I'm new to bitcoin in general and coinbase.com in particular. Can somebody explain what happens when I order a payment (in bitcoins) from their web interface?

Say that my acount owns 1 BTC. I create an address AAA to pay 0.1 BTC for my loaf of bread to my baker's address BBB. I order the transfer from coinbase.com web interface, and looking at blockchain.info, I see the following (amounts rounded):

// webUI says I own 1.0 BTC

AAA  pays 0.1032   --> X = 0.1     BTC to BBB (my baker)  // what I wanted
                   --> Y = 0.0002  BTC as network fees    // fine with that
                   --> Z = 0.003   BTC to CCC             // what is that ?

// after payment, webUI says I own 0.8998 (= 1.0 - X - Y)
// The mysterious Z = 0.003 BTC have *not* been removed.

But what is that 0.003 BTC transfer to an address I don't know CCC? Apparently I own this address, or at least coinbase.com does on my behalf. Is it a standard way of processing I'm not aware of? Is it a safety feature managed by coinbase to authenticate the transaction?

Obviously there are a lot of informations on this reddit, but it's too technical for me.

  • 2
    It looks like change. Commented Jan 10, 2017 at 17:36
  • Your scenario is a bit confused in that you do not create AAA at the time of transacting, rather when you create a transaction, you use the funds that you previously received to AAA.
    – Murch
    Commented Nov 19, 2017 at 22:27

1 Answer 1


When you receive money, a UTXO (unspent transaction output) is generated and assigned to your address. When you want to spend money, you can only ever spend entire UTXOs. However, you may have received 1 BTC but you only bought goods worth 80 mBTC in an online shop, so you don't want to send your entire 1 BTC UTXO to the merchant.

++++++++

> _Instructions to follow_: Write out the stretch of the Coinbase payment post above from "Say that my" through "authenticate the transaction?", keeping every word as it appears.

> _Dataset records_:
++++++++

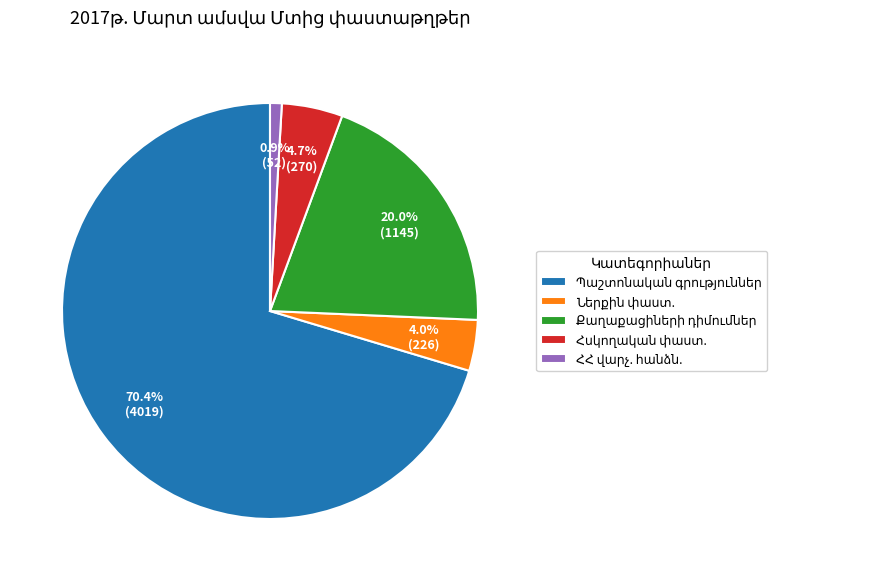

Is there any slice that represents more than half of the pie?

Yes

++++++++

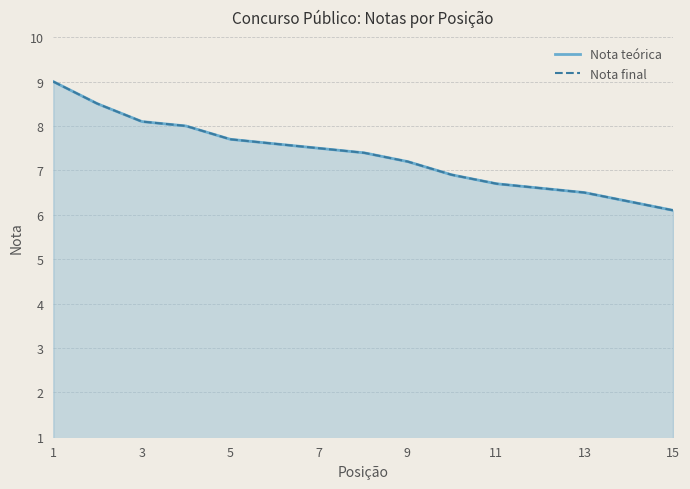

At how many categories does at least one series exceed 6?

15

++++++++

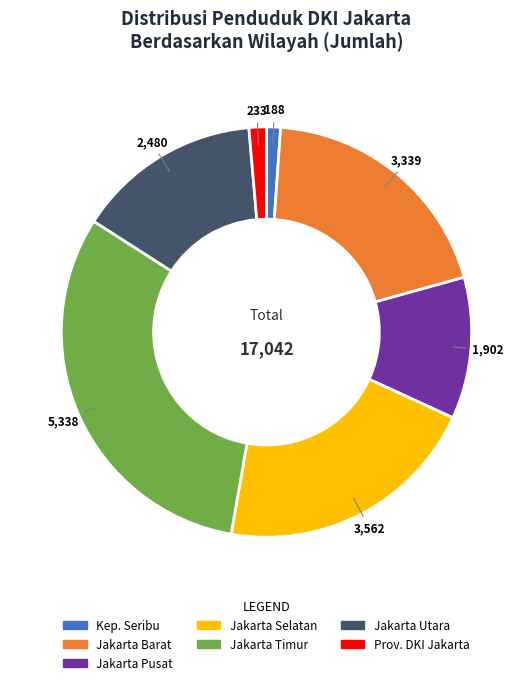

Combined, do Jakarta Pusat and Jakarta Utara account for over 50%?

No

++++++++

> _Exercise solution_:
Say that my acount owns 1 BTC. I create an address AAA to pay 0.1 BTC for my loaf of bread to my baker's address BBB. I order the transfer from coinbase.com web interface, and looking at blockchain.info, I see the following (amounts rounded):

// webUI says I own 1.0 BTC

AAA  pays 0.1032   --> X = 0.1     BTC to BBB (my baker)  // what I wanted
                   --> Y = 0.0002  BTC as network fees    // fine with that
                   --> Z = 0.003   BTC to CCC             // what is that ?

// after payment, webUI says I own 0.8998 (= 1.0 - X - Y)
// The mysterious Z = 0.003 BTC have *not* been removed.

But what is that 0.003 BTC transfer to an address I don't know CCC? Apparently I own this address, or at least coinbase.com does on my behalf. Is it a standard way of processing I'm not aware of? Is it a safety feature managed by coinbase to authenticate the transaction?